Aim A –
Retype the entries word for word, taking everything from their first line down to the line containing "Dot at: (385, 149)", with both ends included.

Document section –

'''

JUD isn’t your typical band.  The brainchild of a Virginia-born boy who moved to L.A. and saw the ugly underbelly of the glitz and glamour finish, only to pick up and move to Berlin, it’s a gritty, often snarling embodiment of Clemmon’s view of the world.  While dark in tone, it has frequently been a vehicle for him to push forward with a sense of purpose or longing.  One look at the existing JUD albums show a string of aspirations, with titles such as Something Better, Chasing California, and The Perfect Life, all of which evoke a desire to improve or attain some lofty goal.  The last two, however, Sufferboy and Generation Vulture, break from this and show obvious distaste for the state of affairs, whether personal or societal.

Generation Vulture is very much a work of societal criticism.  Clemmons, along with his compatriots Steve Cordrey [bass], James Schmidt [drums], Jan Hampicke [acoustic guitar/vocals], and Anne de Wolff [strings/vocals], lay into the listener immediately with the opening track “Blind Society.”  I’ll leave it to your imagination as to what that track is trying to say.  However, the criticisms are rarely stated directly, leaving the lyrics vague enough that I’m sure I’ve already appropriated the group’s condemnations for my own ends.  For instance, while I couldn’t tell you precisely what he is referencing, there is failure implicit in the line, “Celebrate; it’s too late,” painfully sung in “Find Us, Heal Us” which is followed with the essentially hopeful “I need my brothers to get stronger.”  I could readily apply this, from my own point of view, to the case of civil rights in the United States up through the present day, but I can’t be sure this was Clemmon’s intention.  So while dark, brooding, and critical, there are glints of hopefulness that reside throughout this album.

'''

Stored items –
'''

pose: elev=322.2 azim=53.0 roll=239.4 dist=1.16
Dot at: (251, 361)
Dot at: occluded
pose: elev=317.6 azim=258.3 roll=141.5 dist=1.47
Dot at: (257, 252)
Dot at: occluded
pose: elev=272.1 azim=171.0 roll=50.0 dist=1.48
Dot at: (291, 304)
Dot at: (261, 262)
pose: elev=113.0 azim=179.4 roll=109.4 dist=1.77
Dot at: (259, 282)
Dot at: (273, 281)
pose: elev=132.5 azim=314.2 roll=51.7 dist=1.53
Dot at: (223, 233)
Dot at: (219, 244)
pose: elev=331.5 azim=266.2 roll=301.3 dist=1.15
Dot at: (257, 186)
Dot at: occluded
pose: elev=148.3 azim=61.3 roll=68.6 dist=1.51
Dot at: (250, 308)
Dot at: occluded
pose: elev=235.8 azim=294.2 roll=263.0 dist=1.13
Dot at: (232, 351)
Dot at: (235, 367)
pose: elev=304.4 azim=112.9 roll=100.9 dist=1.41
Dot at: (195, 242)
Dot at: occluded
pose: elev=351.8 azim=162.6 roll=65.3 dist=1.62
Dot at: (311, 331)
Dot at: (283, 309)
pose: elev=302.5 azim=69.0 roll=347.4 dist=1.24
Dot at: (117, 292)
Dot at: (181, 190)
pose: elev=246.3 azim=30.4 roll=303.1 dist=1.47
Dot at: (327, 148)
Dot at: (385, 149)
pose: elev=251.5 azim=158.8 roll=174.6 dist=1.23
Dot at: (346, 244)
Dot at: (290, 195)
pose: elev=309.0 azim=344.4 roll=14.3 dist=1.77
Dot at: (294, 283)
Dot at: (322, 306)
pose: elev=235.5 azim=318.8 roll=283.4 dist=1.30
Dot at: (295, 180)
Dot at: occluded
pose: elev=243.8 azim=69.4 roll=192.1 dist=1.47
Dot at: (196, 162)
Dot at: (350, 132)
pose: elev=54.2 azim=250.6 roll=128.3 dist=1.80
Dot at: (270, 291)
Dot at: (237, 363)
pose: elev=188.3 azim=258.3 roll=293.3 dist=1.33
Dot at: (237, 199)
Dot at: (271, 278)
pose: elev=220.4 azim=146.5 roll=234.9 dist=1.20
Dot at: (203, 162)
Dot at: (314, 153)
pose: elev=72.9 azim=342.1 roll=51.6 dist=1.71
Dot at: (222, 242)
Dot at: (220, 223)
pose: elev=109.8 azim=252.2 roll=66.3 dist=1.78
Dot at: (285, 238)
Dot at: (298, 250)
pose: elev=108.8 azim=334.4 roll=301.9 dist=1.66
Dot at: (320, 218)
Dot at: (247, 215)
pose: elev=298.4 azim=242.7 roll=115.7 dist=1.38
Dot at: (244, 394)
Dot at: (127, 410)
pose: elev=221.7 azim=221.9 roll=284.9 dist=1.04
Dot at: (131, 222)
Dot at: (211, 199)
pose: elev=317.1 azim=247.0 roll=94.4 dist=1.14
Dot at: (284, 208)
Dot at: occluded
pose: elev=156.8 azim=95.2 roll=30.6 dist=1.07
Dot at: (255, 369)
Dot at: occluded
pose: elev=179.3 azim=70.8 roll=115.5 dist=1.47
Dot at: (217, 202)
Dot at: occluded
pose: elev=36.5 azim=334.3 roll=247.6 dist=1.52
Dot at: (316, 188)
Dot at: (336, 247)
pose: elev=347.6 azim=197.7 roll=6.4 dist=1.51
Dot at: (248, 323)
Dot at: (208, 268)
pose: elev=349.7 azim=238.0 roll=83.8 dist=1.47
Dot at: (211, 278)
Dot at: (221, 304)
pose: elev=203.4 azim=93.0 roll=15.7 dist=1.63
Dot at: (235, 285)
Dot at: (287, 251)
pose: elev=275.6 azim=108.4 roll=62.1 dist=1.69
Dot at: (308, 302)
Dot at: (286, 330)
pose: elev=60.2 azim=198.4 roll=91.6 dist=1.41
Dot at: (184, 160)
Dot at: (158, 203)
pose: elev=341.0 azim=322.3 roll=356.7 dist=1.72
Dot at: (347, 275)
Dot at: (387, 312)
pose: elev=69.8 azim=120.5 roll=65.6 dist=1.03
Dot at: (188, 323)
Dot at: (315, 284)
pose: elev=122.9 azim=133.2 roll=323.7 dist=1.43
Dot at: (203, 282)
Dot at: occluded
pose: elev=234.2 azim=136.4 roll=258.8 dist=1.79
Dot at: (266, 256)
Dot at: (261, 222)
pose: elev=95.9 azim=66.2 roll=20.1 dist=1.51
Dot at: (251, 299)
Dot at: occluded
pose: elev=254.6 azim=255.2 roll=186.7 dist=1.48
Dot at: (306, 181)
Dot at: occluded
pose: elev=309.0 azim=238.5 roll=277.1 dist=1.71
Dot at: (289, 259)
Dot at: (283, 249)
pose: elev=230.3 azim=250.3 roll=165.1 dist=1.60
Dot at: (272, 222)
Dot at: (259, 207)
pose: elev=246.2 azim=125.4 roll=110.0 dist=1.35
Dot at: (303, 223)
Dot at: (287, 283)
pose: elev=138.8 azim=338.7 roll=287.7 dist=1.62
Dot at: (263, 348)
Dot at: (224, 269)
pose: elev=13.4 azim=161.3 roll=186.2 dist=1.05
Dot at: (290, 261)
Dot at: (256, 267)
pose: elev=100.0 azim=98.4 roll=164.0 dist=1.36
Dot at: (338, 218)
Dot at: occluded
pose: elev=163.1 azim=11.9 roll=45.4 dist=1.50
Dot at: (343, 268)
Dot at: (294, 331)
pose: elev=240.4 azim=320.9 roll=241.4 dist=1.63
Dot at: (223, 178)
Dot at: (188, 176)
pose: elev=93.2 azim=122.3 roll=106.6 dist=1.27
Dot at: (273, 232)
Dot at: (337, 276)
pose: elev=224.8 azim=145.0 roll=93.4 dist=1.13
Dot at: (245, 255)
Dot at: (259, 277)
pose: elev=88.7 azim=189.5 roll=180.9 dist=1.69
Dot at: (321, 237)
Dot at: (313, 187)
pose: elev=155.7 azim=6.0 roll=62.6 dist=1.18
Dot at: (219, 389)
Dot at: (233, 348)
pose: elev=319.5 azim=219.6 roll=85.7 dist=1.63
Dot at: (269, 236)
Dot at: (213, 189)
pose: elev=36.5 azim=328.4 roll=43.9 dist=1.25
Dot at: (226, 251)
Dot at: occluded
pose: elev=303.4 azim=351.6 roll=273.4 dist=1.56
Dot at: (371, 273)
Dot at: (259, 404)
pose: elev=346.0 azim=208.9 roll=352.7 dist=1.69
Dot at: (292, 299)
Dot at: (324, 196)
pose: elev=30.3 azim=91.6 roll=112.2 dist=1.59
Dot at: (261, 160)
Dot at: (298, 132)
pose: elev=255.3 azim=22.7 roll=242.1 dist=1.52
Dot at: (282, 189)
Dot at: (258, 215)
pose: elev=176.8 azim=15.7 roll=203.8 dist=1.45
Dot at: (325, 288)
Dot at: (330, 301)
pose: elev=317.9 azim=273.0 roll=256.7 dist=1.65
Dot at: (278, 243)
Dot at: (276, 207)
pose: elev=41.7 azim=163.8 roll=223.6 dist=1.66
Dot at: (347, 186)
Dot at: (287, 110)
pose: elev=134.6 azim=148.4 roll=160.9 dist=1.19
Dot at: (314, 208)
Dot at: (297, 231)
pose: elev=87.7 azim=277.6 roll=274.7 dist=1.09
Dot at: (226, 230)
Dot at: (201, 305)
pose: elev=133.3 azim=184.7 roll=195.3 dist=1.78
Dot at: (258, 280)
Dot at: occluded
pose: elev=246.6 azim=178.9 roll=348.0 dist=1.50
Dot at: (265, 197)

'''

Aim B –
Echo the album review verbatim, taking everything from "JUD isn’t your" down to "personal or societal.".

Worked solution A –
pose: elev=322.2 azim=53.0 roll=239.4 dist=1.16
Dot at: (251, 361)
Dot at: occluded
pose: elev=317.6 azim=258.3 roll=141.5 dist=1.47
Dot at: (257, 252)
Dot at: occluded
pose: elev=272.1 azim=171.0 roll=50.0 dist=1.48
Dot at: (291, 304)
Dot at: (261, 262)
pose: elev=113.0 azim=179.4 roll=109.4 dist=1.77
Dot at: (259, 282)
Dot at: (273, 281)
pose: elev=132.5 azim=314.2 roll=51.7 dist=1.53
Dot at: (223, 233)
Dot at: (219, 244)
pose: elev=331.5 azim=266.2 roll=301.3 dist=1.15
Dot at: (257, 186)
Dot at: occluded
pose: elev=148.3 azim=61.3 roll=68.6 dist=1.51
Dot at: (250, 308)
Dot at: occluded
pose: elev=235.8 azim=294.2 roll=263.0 dist=1.13
Dot at: (232, 351)
Dot at: (235, 367)
pose: elev=304.4 azim=112.9 roll=100.9 dist=1.41
Dot at: (195, 242)
Dot at: occluded
pose: elev=351.8 azim=162.6 roll=65.3 dist=1.62
Dot at: (311, 331)
Dot at: (283, 309)
pose: elev=302.5 azim=69.0 roll=347.4 dist=1.24
Dot at: (117, 292)
Dot at: (181, 190)
pose: elev=246.3 azim=30.4 roll=303.1 dist=1.47
Dot at: (327, 148)
Dot at: (385, 149)

Worked solution B –
JUD isn’t your typical band.  The brainchild of a Virginia-born boy who moved to L.A. and saw the ugly underbelly of the glitz and glamour finish, only to pick up and move to Berlin, it’s a gritty, often snarling embodiment of Clemmon’s view of the world.  While dark in tone, it has frequently been a vehicle for him to push forward with a sense of purpose or longing.  One look at the existing JUD albums show a string of aspirations, with titles such as Something Better, Chasing California, and The Perfect Life, all of which evoke a desire to improve or attain some lofty goal.  The last two, however, Sufferboy and Generation Vulture, break from this and show obvious distaste for the state of affairs, whether personal or societal.